Tue, Sep 17, 2013 - Page 5 News List

Banana industry in need of hit product

FRUITLESS:Low labor costs abroad have contributed to a more than fourfold drop in banana exports since 1967, while the sector looks for its version of the pineapple cake

By Catherine Shu  /  NY Times News Service, GREATER KAOHSIUNG

For the Taiwanese farmers who grow them, the problem with bananas is that they are not pineapples.

The nation’s banana exports have fallen sharply for decades, as have the prices farmers can get for the fruit they sell.

The solution seems simple: better marketing, as has been done with almonds, raisins and pomegranates in the US.

The Taiwan Banana Research Institute wants to make bananas a luxury product. It hopes that consumers will grow to consider Pei-Chiao bananas — the Giant Cavendish variety most often grown in the country — a delicacy for which they will pay a premium price.

“Our goal is to position Taiwanese bananas as a brand and appeal to consumers who are willing to pay extra for fruit because it tastes better and was grown using safer farming methods,” institute director Chao Chih-ping said.

However, the country’s efforts have so far fallen short.

The banana industry needs to discover a hit product that will increase demand and raise prices. Banana farmers are searching for their equivalent of the pineapple cake, the snack savior of the pineapple industry.

In 2006, the Taipei City Government began promoting the pastry as a Taiwanese souvenir, holding annual baking competitions and marketing it to tourists. That year, the pineapple cake industry raked in NT$2 billion (US$67.6 million) in revenue, according to the Taipei Bakery Association.

By last year, that figure had ballooned to NT$39 billion, driven by bakeries like SunnyHills, which ships the delicacies to buyers in China, Hong Kong, Japan and Singapore.

“We hoped that banana cakes could become the next pineapple cake, but that hasn’t happened,” said Chuang Lao-da, a director at the Council of Agriculture’s Agriculture and Food Agency.

The nation’s surplus bananas have also been turned into chips, puddings and a domestically consumed liquor, but no hit product has been discovered yet.

Wu Pao-chun (吳寶春), a baker famous for winning international competitions like France’s Coupe Louis Lesaffre, created his own version of banana bread as a tribute to Taiwan’s farmers.

Unlike the hearty US version, which is made with mashed bananas, Wu’s recipe features slices of the fruit. However, although many of Wu’s baked goods are sold online, his banana bread cannot be shipped because the fruit will lose its texture and flavor.
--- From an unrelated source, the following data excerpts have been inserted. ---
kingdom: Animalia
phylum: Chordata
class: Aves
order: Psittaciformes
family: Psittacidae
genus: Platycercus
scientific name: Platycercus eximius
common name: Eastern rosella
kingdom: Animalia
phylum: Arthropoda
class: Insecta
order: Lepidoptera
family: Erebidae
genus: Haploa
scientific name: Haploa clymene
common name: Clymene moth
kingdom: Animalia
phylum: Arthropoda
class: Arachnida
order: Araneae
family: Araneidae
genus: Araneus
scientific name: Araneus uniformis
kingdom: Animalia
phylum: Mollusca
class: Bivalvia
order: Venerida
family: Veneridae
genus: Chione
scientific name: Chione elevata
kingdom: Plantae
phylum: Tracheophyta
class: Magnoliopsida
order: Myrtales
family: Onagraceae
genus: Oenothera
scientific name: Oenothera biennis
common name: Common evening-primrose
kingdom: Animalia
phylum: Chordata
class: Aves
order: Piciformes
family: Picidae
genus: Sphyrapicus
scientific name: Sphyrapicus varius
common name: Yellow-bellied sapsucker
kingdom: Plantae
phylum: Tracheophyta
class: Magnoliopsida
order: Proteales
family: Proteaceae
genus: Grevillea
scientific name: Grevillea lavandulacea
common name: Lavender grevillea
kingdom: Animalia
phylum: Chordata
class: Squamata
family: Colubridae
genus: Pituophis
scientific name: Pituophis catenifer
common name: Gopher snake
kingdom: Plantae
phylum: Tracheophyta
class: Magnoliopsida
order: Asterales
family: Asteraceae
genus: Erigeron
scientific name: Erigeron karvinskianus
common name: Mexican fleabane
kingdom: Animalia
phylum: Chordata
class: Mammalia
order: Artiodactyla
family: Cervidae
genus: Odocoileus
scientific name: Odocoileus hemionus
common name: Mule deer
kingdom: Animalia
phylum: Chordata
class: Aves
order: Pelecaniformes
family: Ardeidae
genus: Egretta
It is available only at his Greater Kaohsiung bakery, where about 30 small loaves are baked each day and sold for NT$80 each.

“People in Asian countries aren’t used to baked goods made with bananas. They have to become accustomed to the flavor, which we hope to do by gradually promoting our banana bread,” he said.

In addition to consumable products, Chao thinks that another way to revive the industry may lie in extracting tryptophan — an amino acid — from surplus bananas to use as an antidepressant. In addition, the peel could be a source of antioxidants, or the fiber from banana stems harvested to be turned into textiles.

Given these possibilities, the US’ corn industry may be a better model for Taiwanese banana farmers than the now iconic pineapple cakes.

Most of the US’ corn is turned into ethanol, animal feed or high-fructose corn syrup, but it can also be used in the manufacturing of cosmetics, pharmaceuticals and textiles.

“We’re looking at products like nutritional powder made from processed bananas, which is becoming popular in Japan as a health and weight loss aid,” Chuang said.